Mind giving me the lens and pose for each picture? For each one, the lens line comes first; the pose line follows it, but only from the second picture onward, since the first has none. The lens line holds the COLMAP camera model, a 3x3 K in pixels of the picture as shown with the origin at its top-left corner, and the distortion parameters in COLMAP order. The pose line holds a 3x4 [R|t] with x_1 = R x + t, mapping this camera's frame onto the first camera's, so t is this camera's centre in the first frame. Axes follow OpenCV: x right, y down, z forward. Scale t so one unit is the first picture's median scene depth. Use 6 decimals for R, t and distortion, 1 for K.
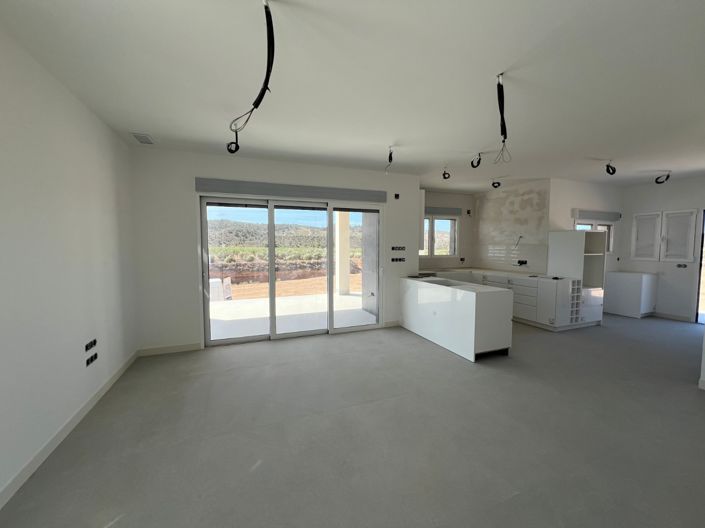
lens RADIAL K [[282.3, 0, 352.5], [0, 282.3, 264.0], [0, 0, 1]] dist [-0.001983, -0.000227]
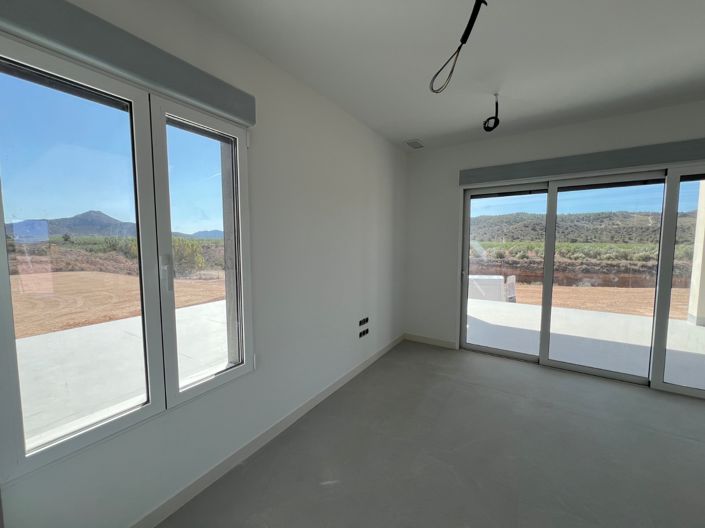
lens RADIAL K [[282.3, 0, 352.5], [0, 282.3, 264.0], [0, 0, 1]] dist [-0.001983, -0.000227]
pose [[0.572214, 0.065747, -0.817464, 0.031490], [-0.051471, 0.997695, 0.044214, -0.012830], [0.818487, 0.016775, 0.574279, 0.135919]]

-- Aim of the task --
Apart from the pictures, all of the data must be duplicated exactly as shown above.

-- Worked solution --
Mind giving me the lens and pose for each picture? For each one, the lens line comes first; the pose line follows it, but only from the second picture onward, since the first has none. The lens line holds the COLMAP camera model, a 3x3 K in pixels of the picture as shown with the origin at its top-left corner, and the distortion parameters in COLMAP order. The pose line holds a 3x4 [R|t] with x_1 = R x + t, mapping this camera's frame onto the first camera's, so t is this camera's centre in the first frame. Axes follow OpenCV: x right, y down, z forward. Scale t so one unit is the first picture's median scene depth. Use 6 decimals for R, t and distortion, 1 for K.
lens RADIAL K [[282.3, 0, 352.5], [0, 282.3, 264.0], [0, 0, 1]] dist [-0.001983, -0.000227]
lens RADIAL K [[282.3, 0, 352.5], [0, 282.3, 264.0], [0, 0, 1]] dist [-0.001983, -0.000227]
pose [[0.572214, 0.065747, -0.817464, 0.031490], [-0.051471, 0.997695, 0.044214, -0.012830], [0.818487, 0.016775, 0.574279, 0.135919]]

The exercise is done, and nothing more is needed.